Two Brews for the Explorer Metagame Challenge

Explorer decks you can play to get an edge over your competition!

Hey all, Strickles here offering you a couple of different decks to try to tackle the upcoming Explorer Metagame Challenge with. As usual, I am always trying to find ways to bring new or fun decks into competitive status, and today I’ve got two decks, that are variations of already existing decks, that I think give them an edge against the meta compared to the current existing versions. So first let’s go over what decks you can expect to see in the challenge and then I’ll go over the two decks one at a time to highlight their key cards and strategies, and their strengths and weaknesses.

[Stored entries]
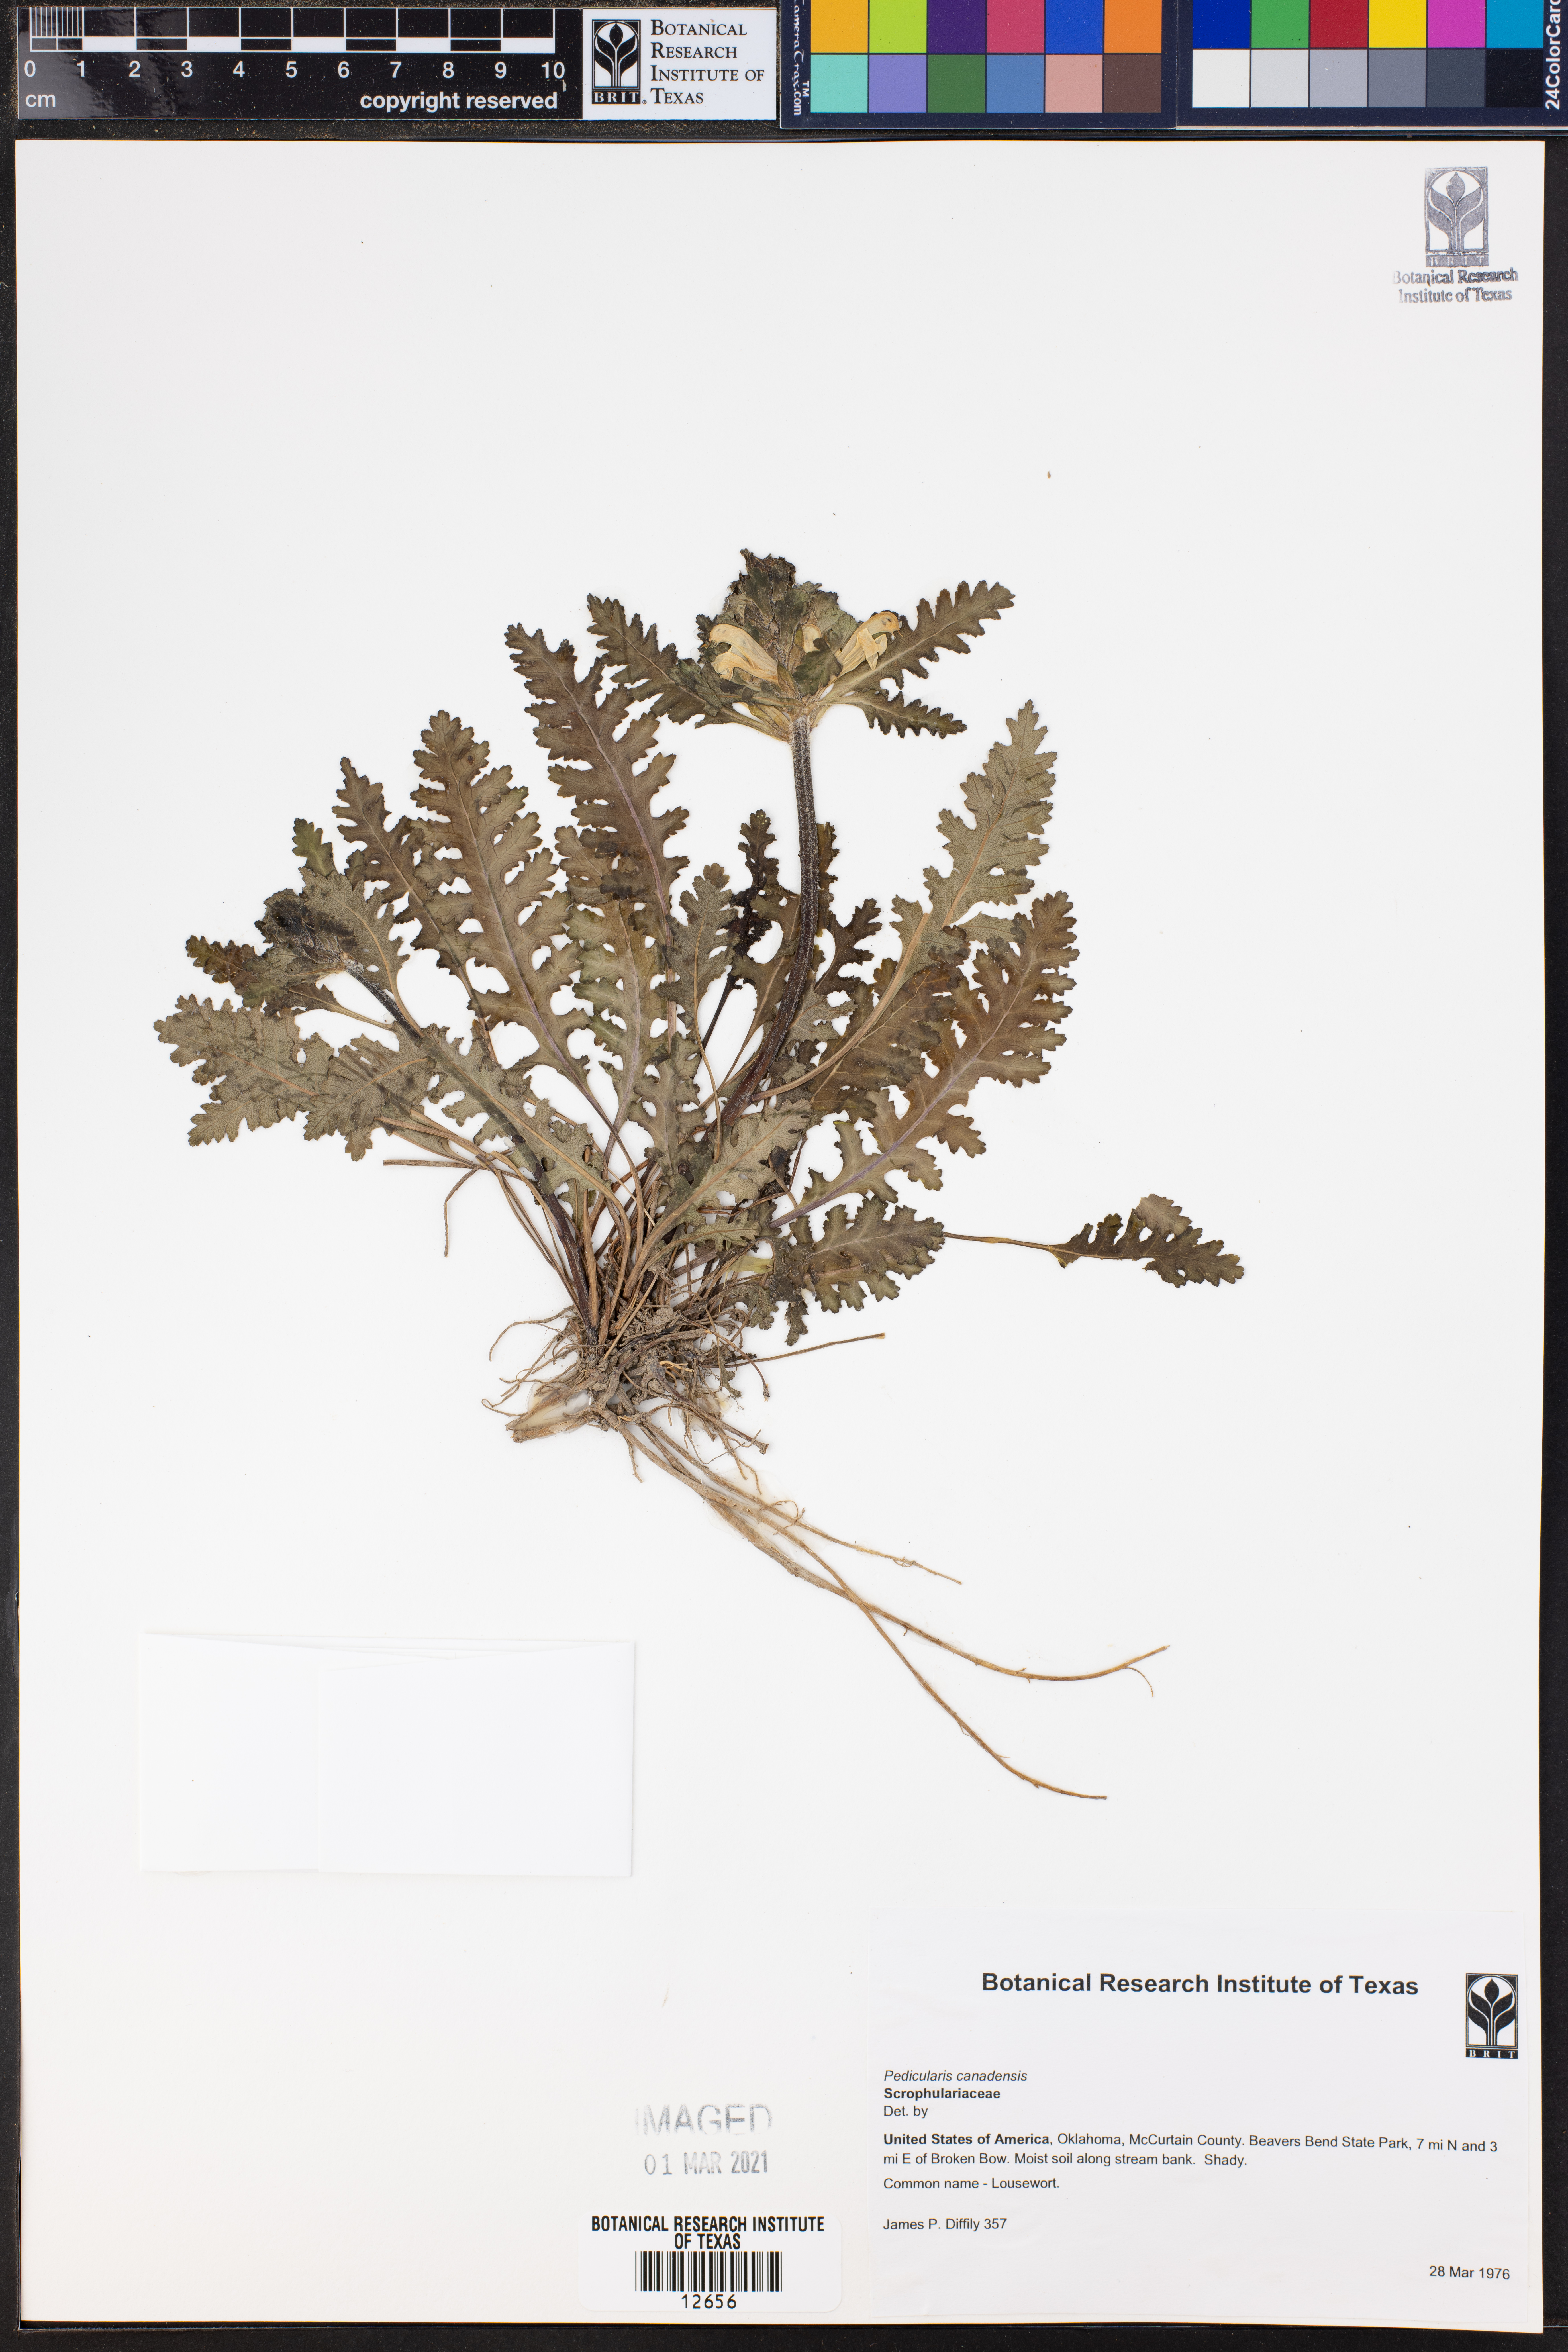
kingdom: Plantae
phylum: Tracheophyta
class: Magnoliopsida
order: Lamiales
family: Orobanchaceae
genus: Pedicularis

...

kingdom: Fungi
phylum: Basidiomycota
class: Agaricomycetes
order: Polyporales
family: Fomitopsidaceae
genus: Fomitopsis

* * *

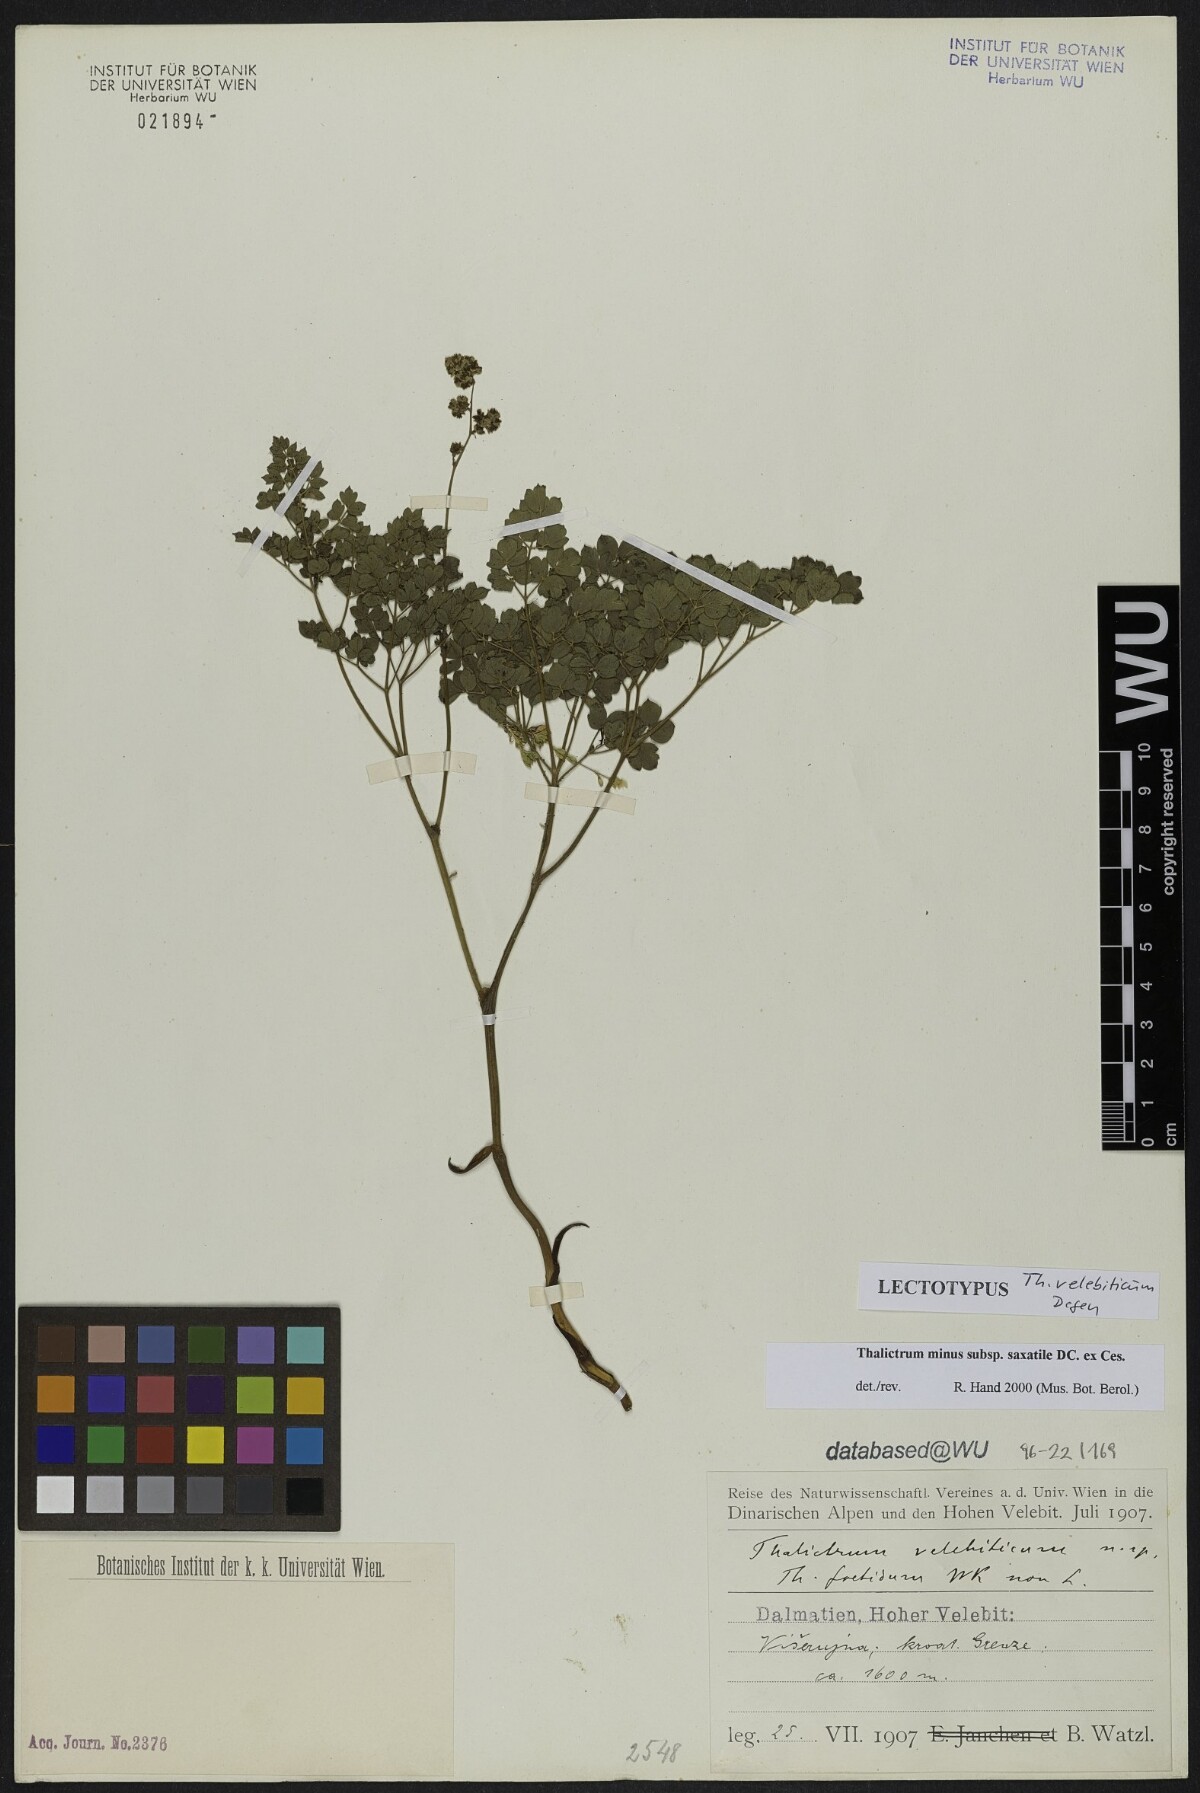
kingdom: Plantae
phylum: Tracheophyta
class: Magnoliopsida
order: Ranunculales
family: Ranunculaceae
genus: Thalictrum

## EXERCISE INSTRUCTIONS:
(a) Answer these from the Explorer deck article, one line each:
(i) For which upcoming event are the decks offered?
(ii) What name does the writer use?
(iii) What will be covered before the two decks are discussed one at a time?
(b) Render this sentence from the Explorer deck article in Spanish: "As usual, I am always trying to find ways to bring new or fun decks into competitive status, and today I’ve got two decks, that are variations of already existing decks, that I think give them an edge against the meta compared to the current existing versions."
(c) Pick up the Explorer deck article after its last sentence and carry it on.

## RESPONSES TO THE EXERCISE:
(a)
(i) The Explorer Metagame Challenge.
(ii) Strickles.
(iii) The decks you can expect to see in the challenge.

(b) Como de costumbre, siempre estoy tratando de encontrar formas de llevar mazos nuevos o divertidos a un nivel competitivo, y hoy traigo dos mazos, variaciones de mazos ya existentes, que creo que les dan una ventaja frente al meta en comparación con las versiones existentes actuales.

(c)
Explorer Metagame

Ever since Pro Tour Murders at Karlov Manor, Rakdos Vampires has been all over the Explorer mythic ladder. You can expect to face a lot of Vein Ripper and Sorin, Imperious Bloodlord in the challenge, and if you don’t have a plan to beat them or answer what they are doing you are going to have a hard time getting to 7 wins. I expect this to be the hot deck for this challenge and that you will face it several times in every run.

Other top decks are Arclight Phoenix decks, Amalia Benavides Aguirre Combo decks, and U/W Control, meaning you have to be prepared to fight against a variety of strategies. To see a full meta breakdown, checkout our updated Bo3 and Bo1 tier lists from Altheriax.

So, with the meta in mind, I believe that the two decks below have good strategies to answer Vein Ripper, keep the graveyard clean of Arclight Phoenix, cleanly handle Amalia, and pressure the control decks.

Mardu Midrange

Mardu Midrange Bo3
by Strickles
Buy on TCGplayer $442.91
Explorer
best of 3
7 mythic
40 rare
11 uncommon
2 common
0
1
2
3
4
5
6+
Instants (8)
2
Fatal Push
$4.98
3
Crackling Doom
$1.47
Sorceries (6)
4
Thoughtseize
$31.96
1
Molten Collapse
$1.49
Enchantments (7)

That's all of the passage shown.